Funny you mention this, we are planning to soon implement QF the way it was described in the original paper. Rather than a set matching pool distributed regardless of the amount donated, it dynamically allocates based upon actual interest by the community.
I agree here, and I really appreciate this comment!
Thanks for sharing @reneedaos !! Holonym has been on our radar for a bit. A few things I’m wondering:
Could this be used side by side with Gitcoin passport, or does it have to be 1 or the other?
Could we implement a verified list of addresses that already have trust within our system, or do we need to essentially onboard every new user through Holonym?
Are we able to gate VoIP phone numbers? It is really easy to set these up at a low cost and would then allow sybils to attack through this vector.
We’ve been recommended Holonym by a few folks on Twitter since yesterday. Privacy seems to be top of mind for folks. The recent Fractal.ID hack, especially given how they were the KYC provider for a bunch of programs, rightfully has people concerned about sharing info that’s so personal. Can you share more on how you counter that + maintain privacy (if you do)? If I’m understanding correctly the ID gating has ZK?

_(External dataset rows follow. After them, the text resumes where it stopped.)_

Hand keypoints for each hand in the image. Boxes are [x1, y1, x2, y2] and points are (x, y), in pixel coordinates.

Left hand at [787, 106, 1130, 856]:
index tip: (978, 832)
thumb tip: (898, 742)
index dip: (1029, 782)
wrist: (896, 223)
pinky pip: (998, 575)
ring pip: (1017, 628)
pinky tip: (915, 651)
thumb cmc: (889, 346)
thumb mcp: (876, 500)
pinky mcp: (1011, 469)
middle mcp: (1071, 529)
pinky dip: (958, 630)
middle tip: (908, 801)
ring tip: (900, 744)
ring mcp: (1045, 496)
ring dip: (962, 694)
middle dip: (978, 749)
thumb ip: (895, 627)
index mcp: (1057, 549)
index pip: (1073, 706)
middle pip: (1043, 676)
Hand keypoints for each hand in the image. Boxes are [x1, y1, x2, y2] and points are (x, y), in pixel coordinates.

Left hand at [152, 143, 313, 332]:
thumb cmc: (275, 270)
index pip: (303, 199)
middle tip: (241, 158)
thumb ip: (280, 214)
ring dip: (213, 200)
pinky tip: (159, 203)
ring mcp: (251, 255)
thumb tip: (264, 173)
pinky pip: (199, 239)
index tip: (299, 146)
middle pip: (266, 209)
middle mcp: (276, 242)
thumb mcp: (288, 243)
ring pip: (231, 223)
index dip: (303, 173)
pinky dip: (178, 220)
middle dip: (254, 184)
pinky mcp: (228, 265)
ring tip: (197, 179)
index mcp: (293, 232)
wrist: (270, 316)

Yeah, we don’t store any user information, so even if our database were to be breached, user data would not be compromised. It’s possible because of ZK. The user verifies with us, we issue credentials, and then they use their credentials to generate ZKPs. No sensitive information is stored during verification, but the user’s information does pass through RAM in our server so that we can sign off on it. The ZKPs hide all personal information but still establish that the user has verified and is unique. Our SBT attests that the user has a valid proof.
Yeah I could see this working well for us. I sent you a DM on Farcaster.
Follow up question, if they verify through Holonym on Farcaster, is this a stamp they need to get periodically, or can we set it to where once they are verified, they don’t need to come back again?